La Devoción en crisis
            Este fervor sensible duró un tiempo Luego vino una crisis, un “extraño tormento”, acompañado del “miedo a la muerte repentina y al juicio de Dios”. Según el testimonio de la madre de Chantal, “dejó casi por completo de comer y dormir y se volvió muy delgado y pálido como la cera”. Dos explicaciones han atraído la atención de los comentaristas: las tentaciones contra la castidad y la cuestión de la predestinación. No es necesario detenerse en las tentaciones. La forma de pensar y actuar del mundo circundante, los hábitos de ciertos compañeros que frecuentaban a “mujeres deshonestas”, le ofrecían ejemplos e invitaciones capaces de atraer a cualquier joven de su edad y condición.
            Otro motivo de crisis era la cuestión de la predestinación, tema que estaba a la orden del día entre los teólogos. Lutero y Calvino lo habían convertido en su caballo de batalla en la disputa sobre la justificación sólo por la fe, independientemente de los “méritos” que el hombre pueda adquirir mediante las buenas obras. Calvino había afirmado con decisión que Dios “determinó lo que quería hacer con cada hombre individualmente, pues no los crea a todos en la misma condición, sino que destina a unos a la vida eterna y a otros a la condenación eterna”. En la misma Sorbona, donde Francisco seguía cursos, se enseñaba, con la autoridad de San Agustín y Santo Tomás, que Dios no había decretado la salvación de todos los hombres.
            Francisco se creía reprobado por Dios y destinado a la condenación eterna y al infierno. En el colmo de su angustia, realizó un acto heroico de amor desinteresado y de abandono a la misericordia de Dios. Incluso llegó a la conclusión, absurda desde un punto de vista lógico, de aceptar voluntariamente ir al infierno, pero a condición de no maldecir al Bien Supremo. La solución a su “extraño tormento” se conoce, en particular, a través de las confidencias que hizo a la madre de Chantal: un día de enero de 1587, entró en una iglesia cercana y, tras rezar en la capilla de la Virgen, le pareció que su enfermedad había caído a sus pies como “escamas de lepra”.

**Entradas de datos guardadas**.
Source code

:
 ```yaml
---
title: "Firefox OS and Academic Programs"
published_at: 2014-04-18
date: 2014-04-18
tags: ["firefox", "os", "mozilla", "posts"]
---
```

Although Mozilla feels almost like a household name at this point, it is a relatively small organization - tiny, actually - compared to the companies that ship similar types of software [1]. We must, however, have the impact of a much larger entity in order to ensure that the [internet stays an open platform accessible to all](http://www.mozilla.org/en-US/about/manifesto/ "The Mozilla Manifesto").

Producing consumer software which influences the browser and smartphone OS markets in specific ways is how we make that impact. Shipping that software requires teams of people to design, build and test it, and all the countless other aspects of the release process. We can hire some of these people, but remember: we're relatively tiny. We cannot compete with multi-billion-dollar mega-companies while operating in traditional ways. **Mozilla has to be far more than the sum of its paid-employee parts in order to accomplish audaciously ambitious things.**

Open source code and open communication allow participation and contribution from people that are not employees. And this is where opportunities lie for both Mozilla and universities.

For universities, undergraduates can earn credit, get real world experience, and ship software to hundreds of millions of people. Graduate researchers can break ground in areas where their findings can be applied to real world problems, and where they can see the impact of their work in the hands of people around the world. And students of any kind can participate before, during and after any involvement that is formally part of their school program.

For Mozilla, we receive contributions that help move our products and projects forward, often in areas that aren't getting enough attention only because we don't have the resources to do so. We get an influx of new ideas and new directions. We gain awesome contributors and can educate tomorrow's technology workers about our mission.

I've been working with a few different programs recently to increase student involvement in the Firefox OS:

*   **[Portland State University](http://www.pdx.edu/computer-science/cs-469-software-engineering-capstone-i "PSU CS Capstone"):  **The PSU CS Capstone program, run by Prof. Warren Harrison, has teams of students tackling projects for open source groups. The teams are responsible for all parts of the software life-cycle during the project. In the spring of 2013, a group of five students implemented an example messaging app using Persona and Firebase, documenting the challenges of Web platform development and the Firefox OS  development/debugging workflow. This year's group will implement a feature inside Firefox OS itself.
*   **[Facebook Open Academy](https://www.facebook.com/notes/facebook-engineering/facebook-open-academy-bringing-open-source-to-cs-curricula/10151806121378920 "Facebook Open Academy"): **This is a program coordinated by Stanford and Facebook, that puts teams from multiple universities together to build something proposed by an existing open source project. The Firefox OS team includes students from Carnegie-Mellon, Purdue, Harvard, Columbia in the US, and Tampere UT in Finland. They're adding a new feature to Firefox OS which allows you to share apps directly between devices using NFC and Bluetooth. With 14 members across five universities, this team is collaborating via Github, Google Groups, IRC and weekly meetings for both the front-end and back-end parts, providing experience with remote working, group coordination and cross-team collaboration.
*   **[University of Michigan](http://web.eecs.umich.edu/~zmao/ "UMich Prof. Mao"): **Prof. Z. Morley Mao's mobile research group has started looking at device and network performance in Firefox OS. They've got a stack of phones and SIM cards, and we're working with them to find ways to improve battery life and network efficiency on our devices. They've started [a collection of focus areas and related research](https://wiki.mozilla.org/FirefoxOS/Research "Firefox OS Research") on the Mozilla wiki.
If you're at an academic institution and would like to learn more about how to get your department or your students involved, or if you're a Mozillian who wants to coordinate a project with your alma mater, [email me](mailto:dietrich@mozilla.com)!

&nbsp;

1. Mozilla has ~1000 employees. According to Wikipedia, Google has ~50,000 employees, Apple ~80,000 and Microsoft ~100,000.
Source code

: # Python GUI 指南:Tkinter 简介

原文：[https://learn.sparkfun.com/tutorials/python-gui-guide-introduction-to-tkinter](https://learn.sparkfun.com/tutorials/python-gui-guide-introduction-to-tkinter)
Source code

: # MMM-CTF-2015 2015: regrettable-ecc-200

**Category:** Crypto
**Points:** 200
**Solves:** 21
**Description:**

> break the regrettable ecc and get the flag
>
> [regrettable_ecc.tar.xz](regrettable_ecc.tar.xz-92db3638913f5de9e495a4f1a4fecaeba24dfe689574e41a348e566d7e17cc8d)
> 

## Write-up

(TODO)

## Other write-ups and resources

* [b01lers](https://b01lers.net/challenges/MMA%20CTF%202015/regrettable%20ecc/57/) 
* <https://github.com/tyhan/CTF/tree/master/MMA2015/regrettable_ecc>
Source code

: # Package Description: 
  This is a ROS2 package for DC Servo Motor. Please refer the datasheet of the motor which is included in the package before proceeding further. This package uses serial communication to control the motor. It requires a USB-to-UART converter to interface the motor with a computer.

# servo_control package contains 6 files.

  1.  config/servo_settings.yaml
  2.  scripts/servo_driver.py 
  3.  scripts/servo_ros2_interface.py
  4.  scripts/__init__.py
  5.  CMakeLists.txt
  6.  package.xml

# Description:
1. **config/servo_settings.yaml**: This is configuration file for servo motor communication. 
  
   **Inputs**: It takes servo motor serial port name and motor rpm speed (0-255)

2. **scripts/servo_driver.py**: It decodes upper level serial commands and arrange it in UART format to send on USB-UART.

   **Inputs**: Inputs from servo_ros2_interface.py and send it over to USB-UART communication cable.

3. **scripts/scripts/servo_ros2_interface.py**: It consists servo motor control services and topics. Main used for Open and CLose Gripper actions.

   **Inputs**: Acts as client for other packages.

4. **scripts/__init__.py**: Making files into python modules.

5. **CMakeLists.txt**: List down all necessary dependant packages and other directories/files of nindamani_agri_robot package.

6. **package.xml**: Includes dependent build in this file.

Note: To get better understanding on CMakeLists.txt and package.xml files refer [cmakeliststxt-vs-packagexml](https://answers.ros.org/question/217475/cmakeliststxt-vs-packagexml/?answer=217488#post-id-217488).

**PREGUNTAS DE ESTUDIO**.
1. Responde estas preguntas sobre el texto acerca de la crisis de Francisco:
(a) Según la madre de Chantal, ¿qué dejó Francisco casi por completo de hacer?
(b) ¿En qué lugar seguía cursos Francisco?
(c) ¿En qué mes y año entró en una iglesia cercana?
2. Prosigue el texto sobre la crisis de Francisco a partir de su última oración.
Los registros no hacen falta para nada de lo que se pide.

**RESPUESTAS EN ORDEN**.
1.
(a) Comer y dormir.
(b) En la Sorbona.
(c) En enero de 1587.

2.
            En realidad, esta crisis tuvo algunos efectos realmente positivos en el desarrollo espiritual de Francisco. Por un lado, le ayudó a pasar de la devoción sensible, quizá egoísta e incluso narcisista, al amor puro, despojado de toda gratificación interesada e infantil. Y por otra, abrió su espíritu a una nueva comprensión del amor de Dios, que quiere la salvación de todos los seres humanos. Ciertamente, siempre defenderá la doctrina católica sobre la necesidad de las obras para salvarse, fiel en esto a las definiciones del Concilio de Trento, pero el término “mérito” no gozará de sus simpatías. La verdadera recompensa del amor sólo puede ser el amor. Estamos aquí en la raíz del optimismo salesiano.

Equilibrio
            Es difícil exagerar la importancia de los diez años vividos por el joven Francisco de Sales en París. Allí concluyó sus estudios en 1588 con la licencia y el magisterio “en artes”, lo que le abrió el camino a estudios superiores de teología, derecho y medicina. ¿Cuáles eligió, o más bien, cuáles le impuso su padre? Conociendo los ambiciosos planes que su padre tenía para su hijo mayor, se comprende que el estudio del derecho fuera su preferencia. Francisco estudió Derecho en la Universidad de Padua, en la República de Venecia.
            De los once a los veintiún años, es decir, durante los diez años de su adolescencia y juventud, Francisco fue alumno de los jesuitas en París. La formación intelectual, moral y religiosa que recibió de los padres de la Compañía de Jesús dejaría una huella que conservaría durante toda su vida. Pero Francisco de Sales conservó su originalidad. No cayó en la tentación de hacerse jesuita, sino capuchino. El “salesianidad” siempre tendrá rasgos demasiado particulares como para asimilarse sin más a otras formas de ser y de reaccionar ante las personas y los acontecimientos.